RECORDS.
- - - - - - -

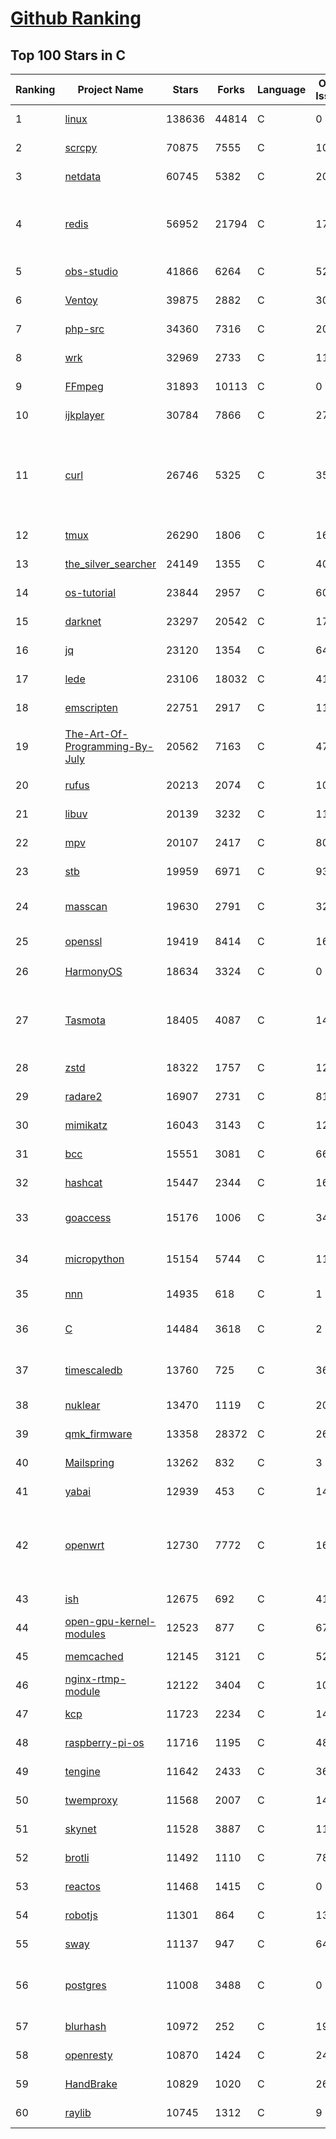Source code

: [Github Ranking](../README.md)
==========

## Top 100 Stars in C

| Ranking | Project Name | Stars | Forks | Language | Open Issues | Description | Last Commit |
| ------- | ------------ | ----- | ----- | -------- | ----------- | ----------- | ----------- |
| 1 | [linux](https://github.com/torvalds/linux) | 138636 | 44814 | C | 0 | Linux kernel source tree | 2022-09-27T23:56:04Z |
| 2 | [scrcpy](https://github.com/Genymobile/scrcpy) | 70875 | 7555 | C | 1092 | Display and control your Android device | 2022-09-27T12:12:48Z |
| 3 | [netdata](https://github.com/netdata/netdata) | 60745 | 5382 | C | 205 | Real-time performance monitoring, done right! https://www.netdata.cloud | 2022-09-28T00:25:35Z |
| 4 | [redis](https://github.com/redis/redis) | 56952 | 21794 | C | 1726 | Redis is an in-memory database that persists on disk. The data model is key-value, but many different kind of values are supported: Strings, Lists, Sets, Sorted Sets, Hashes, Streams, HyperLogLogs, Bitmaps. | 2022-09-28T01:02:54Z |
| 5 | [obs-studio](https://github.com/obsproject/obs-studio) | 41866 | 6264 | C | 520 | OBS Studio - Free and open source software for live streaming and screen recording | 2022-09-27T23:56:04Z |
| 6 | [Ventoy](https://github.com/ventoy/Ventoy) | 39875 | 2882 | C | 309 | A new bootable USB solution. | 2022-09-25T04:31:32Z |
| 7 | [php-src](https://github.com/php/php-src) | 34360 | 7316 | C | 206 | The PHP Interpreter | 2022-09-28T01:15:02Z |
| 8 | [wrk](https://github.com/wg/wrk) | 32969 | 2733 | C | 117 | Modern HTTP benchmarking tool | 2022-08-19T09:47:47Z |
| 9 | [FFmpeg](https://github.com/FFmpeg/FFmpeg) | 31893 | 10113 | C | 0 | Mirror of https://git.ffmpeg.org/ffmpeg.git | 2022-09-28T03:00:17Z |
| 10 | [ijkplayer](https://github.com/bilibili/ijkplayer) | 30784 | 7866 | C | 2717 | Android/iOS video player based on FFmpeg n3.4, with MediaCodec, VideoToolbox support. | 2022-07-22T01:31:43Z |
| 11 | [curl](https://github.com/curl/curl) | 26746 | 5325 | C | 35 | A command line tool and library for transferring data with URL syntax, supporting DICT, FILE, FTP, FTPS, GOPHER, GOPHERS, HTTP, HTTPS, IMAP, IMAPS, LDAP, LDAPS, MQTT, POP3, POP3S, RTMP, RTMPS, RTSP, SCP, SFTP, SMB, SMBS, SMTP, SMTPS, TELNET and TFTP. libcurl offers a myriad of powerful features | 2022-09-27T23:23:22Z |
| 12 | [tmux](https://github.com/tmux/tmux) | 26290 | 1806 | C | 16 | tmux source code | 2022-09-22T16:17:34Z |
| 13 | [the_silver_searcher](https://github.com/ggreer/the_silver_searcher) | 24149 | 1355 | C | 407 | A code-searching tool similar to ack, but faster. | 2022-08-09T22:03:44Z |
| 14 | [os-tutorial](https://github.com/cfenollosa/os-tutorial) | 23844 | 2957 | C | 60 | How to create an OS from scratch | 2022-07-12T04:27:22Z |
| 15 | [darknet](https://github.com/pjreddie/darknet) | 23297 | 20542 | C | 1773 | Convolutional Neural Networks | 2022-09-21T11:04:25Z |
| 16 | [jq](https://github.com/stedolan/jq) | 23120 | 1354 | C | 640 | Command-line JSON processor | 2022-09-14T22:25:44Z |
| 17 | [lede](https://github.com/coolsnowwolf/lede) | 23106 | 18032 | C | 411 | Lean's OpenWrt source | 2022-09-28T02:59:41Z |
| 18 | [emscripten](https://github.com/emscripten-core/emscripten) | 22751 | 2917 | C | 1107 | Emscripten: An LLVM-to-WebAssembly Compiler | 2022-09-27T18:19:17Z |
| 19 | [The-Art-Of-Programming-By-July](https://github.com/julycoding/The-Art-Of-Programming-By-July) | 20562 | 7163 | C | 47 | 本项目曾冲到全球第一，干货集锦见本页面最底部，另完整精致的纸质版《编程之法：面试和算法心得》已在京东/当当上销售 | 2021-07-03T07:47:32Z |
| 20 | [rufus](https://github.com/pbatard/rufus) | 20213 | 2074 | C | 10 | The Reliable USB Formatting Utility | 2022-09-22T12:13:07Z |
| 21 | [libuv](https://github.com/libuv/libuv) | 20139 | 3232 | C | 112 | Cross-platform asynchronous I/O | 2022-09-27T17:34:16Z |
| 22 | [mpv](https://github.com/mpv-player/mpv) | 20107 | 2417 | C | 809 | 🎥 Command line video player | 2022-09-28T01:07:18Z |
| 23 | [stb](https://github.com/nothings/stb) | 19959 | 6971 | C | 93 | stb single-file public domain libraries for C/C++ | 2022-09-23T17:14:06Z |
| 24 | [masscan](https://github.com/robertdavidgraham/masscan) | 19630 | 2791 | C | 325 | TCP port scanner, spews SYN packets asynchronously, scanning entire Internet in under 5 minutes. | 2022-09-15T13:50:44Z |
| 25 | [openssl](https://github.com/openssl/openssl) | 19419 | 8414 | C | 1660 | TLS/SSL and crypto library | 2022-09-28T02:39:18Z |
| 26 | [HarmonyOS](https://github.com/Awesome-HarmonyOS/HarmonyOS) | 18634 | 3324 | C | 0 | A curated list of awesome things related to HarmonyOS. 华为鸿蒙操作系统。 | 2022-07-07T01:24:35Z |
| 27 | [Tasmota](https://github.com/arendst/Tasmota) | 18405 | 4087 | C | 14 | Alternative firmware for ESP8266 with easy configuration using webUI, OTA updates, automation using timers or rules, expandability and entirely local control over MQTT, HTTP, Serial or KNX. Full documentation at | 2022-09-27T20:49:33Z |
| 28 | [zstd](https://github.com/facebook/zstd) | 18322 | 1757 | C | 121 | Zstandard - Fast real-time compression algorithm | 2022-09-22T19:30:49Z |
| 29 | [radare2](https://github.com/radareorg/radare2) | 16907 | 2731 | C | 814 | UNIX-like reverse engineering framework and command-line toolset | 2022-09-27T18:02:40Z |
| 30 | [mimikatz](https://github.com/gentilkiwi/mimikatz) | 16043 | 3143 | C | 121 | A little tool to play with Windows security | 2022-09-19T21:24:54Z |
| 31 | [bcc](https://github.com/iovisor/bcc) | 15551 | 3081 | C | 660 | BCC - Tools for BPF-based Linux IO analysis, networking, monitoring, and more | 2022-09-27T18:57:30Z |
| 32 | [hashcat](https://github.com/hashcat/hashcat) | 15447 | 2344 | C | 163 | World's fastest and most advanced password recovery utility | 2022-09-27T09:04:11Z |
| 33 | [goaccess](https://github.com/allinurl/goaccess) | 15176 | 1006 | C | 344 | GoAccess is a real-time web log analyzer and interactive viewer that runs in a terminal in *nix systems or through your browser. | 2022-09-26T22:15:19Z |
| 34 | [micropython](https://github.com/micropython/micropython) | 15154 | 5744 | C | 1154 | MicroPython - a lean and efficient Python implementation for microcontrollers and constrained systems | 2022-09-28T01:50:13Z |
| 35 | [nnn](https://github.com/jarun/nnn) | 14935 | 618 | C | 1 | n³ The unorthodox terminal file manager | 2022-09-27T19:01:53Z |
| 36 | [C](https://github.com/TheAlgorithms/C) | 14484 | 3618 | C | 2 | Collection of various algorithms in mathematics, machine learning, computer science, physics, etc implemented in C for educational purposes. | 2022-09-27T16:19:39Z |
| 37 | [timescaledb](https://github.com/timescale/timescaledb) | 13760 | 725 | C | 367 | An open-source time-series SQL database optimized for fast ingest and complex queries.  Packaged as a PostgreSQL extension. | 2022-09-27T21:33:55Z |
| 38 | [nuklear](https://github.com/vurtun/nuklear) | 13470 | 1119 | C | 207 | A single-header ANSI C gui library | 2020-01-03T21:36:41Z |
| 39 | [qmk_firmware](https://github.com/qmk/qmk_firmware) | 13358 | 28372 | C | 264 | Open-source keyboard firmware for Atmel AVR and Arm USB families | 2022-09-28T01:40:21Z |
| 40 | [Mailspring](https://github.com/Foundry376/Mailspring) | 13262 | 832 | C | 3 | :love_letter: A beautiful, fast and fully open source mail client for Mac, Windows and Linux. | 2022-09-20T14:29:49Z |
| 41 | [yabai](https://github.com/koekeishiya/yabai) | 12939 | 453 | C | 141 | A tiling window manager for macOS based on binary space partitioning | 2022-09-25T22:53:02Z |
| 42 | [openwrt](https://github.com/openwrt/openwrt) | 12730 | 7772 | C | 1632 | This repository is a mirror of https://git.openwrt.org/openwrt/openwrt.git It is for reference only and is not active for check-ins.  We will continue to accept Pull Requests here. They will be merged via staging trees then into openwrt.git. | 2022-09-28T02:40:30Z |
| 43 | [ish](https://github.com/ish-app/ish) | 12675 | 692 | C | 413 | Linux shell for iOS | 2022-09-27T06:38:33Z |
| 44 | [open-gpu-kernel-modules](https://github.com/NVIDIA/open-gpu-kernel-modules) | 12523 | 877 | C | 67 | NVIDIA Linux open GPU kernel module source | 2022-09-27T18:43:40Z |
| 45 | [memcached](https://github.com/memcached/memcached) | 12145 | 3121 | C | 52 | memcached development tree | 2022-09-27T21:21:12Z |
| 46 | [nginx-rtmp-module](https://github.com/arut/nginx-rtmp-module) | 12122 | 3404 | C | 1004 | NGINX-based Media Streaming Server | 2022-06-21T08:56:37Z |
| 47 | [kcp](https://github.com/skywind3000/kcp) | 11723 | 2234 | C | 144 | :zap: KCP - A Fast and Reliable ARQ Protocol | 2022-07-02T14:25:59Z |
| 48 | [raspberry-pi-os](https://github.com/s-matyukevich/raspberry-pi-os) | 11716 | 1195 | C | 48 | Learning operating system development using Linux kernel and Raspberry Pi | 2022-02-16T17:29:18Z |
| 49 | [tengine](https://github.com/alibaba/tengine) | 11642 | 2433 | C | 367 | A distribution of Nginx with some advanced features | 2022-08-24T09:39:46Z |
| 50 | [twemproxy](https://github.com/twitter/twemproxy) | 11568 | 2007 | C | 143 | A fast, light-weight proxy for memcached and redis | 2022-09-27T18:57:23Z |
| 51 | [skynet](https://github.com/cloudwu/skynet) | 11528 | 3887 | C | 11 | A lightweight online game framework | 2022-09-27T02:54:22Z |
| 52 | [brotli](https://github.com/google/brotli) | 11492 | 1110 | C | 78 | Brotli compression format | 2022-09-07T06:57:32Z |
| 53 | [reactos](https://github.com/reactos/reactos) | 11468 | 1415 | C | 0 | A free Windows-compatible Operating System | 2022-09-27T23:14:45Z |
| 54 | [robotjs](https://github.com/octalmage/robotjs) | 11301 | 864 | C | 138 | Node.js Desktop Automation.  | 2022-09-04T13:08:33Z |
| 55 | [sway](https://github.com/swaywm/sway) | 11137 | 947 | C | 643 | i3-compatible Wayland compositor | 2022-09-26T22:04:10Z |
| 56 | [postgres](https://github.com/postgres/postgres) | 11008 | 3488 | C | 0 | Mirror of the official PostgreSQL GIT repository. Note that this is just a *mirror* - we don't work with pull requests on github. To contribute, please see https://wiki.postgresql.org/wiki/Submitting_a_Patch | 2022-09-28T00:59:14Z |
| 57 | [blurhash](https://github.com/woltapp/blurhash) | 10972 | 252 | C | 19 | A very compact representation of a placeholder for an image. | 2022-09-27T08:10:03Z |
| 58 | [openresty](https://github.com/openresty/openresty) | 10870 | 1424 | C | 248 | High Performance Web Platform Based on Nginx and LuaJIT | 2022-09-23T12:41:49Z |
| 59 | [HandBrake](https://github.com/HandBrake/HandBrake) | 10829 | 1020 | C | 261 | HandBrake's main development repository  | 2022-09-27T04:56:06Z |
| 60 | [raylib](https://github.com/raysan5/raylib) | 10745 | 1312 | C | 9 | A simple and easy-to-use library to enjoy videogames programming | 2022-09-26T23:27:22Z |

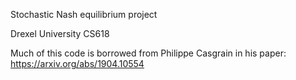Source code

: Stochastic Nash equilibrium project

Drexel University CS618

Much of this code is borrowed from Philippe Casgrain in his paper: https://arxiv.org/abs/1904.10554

- - - - - - -

EXERCISE OBJECTIVE. Restate word for word the lines beginning with the one that contains "programming | 2022-09-26T23:27:22Z |" and ending with the last line of the listing; pictures stay out.

TASK ANSWER.
| 60 | [raylib](https://github.com/raysan5/raylib) | 10745 | 1312 | C | 9 | A simple and easy-to-use library to enjoy videogames programming | 2022-09-26T23:27:22Z |

Source code

: Stochastic Nash equilibrium project

Drexel University CS618

Much of this code is borrowed from Philippe Casgrain in his paper: https://arxiv.org/abs/1904.10554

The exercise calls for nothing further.